KSOC President President Lee Kee-heung, second right, has cast doubt on the possibility of North and South Korea competing on joint teams at this year's Asian Games ©Getty Images

Korean Sport and Olympic Committee (KSOC) President Lee Kee-heung has cast doubt on the possibility of North and South Korea competing on joint teams at this year's Asian Games in Jakarta and Palembang, admitting it will be "difficult" to bring the two countries together in certain events.

Lee is due to discuss the prospect of unified teams at the Games with Olympic Council of Asia President Sheikh Ahmad Al-Fahad Al-Sabah at a meeting in Lausanne next week.

The KSOC head told South Korean news agency Yonhap that he was confident the two Koreas would march together at the Opening Ceremony in Jakarta on August 18 but said fielding joint teams would "not be so easy".

Basketball, canoeing, gymnastics, judo, rowing, soft tennis and table tennis have already expressed interest in the idea. 

The respective governing bodies for each sport all responded positively to a preliminary survey conducted by the South Korean Sports Ministry.

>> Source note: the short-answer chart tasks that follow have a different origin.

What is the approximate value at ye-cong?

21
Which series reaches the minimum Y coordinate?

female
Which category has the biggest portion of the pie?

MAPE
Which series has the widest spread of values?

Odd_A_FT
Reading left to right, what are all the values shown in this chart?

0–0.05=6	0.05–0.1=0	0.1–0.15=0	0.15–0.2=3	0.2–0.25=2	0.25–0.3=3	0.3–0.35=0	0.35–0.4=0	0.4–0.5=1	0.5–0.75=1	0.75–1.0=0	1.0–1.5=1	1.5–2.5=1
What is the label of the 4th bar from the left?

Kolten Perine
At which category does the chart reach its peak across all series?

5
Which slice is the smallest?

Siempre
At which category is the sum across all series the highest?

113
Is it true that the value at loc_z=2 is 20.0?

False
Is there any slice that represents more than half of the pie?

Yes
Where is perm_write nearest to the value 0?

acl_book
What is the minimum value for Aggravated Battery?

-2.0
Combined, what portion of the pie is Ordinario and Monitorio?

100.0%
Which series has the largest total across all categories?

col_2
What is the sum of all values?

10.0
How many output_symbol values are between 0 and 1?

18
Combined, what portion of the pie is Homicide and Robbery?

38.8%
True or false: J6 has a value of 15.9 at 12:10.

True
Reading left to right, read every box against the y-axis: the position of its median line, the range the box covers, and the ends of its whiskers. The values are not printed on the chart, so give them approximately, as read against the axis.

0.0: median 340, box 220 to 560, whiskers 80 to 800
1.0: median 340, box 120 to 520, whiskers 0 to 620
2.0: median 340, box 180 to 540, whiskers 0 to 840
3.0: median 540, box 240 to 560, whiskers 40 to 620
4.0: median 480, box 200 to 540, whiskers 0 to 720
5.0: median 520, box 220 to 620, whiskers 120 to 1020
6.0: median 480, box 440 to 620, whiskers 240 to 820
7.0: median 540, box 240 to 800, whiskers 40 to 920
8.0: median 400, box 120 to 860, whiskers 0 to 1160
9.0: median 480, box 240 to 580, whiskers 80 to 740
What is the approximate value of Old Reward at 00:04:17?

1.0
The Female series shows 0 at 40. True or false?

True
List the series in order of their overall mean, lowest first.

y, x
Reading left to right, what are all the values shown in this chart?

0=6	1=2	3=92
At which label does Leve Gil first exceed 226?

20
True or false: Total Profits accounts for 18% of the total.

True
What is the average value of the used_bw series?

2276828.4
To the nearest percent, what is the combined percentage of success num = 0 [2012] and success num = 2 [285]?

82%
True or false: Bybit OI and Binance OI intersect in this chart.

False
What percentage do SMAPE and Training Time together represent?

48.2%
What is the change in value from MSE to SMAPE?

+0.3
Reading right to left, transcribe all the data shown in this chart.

The Korean Canoe Federation said they would try to form a unified Korean team in the dragon boat race and hold training sessions on both sides of the border.

International Federations responsible for the running of each sport would have to grant their backing and, while this would be very likely given the positive publicity it would bring, public and athlete support may be harder to muster.

North and South Korea formed a unified team at the World Team Table Tennis Championships last week ©Getty Images
North and South Korea formed a unified team at the World Team Table Tennis Championships last week ©Getty Images

Athletes in sports such as judo have also already been selected, adding further challenges for organisers.

"I don't foresee problems with a joint march, but having unified teams will not be so easy," Lee said. 

"In sports such as soft tennis and judo, we've already selected athletes for the Asian Games. 

"Unless the Asian federations of these sports agree to expand entries, bringing the two Koreas together will be difficult to do."

Such a move would follow the initiative that saw a unified women's ice hockey team compete at the Winter Olympic Games in Pyeongchang in February. 

A single Korean team also participated at the 1991 World Table Tennis Championships in Japan and at the FIFA World Youth Championship in Portugal in the same year.

North and South Korea refused to play each other in the quarter-finals of the World Table Tennis Championships in Halmstad last week, instead forming a unified team with the backing of the International Table Tennis Federation.

South Korean President Moon Jae-in and North Korea’s Supreme Leader Kim Jong-un pledged to gradually reduce weapons on both sides during a meeting last month.

They also agreed to push towards turning the armistice that ended the Korean War in 1953 into a peace treaty this year, in another example of the easing of tensions on the Korean Peninsula.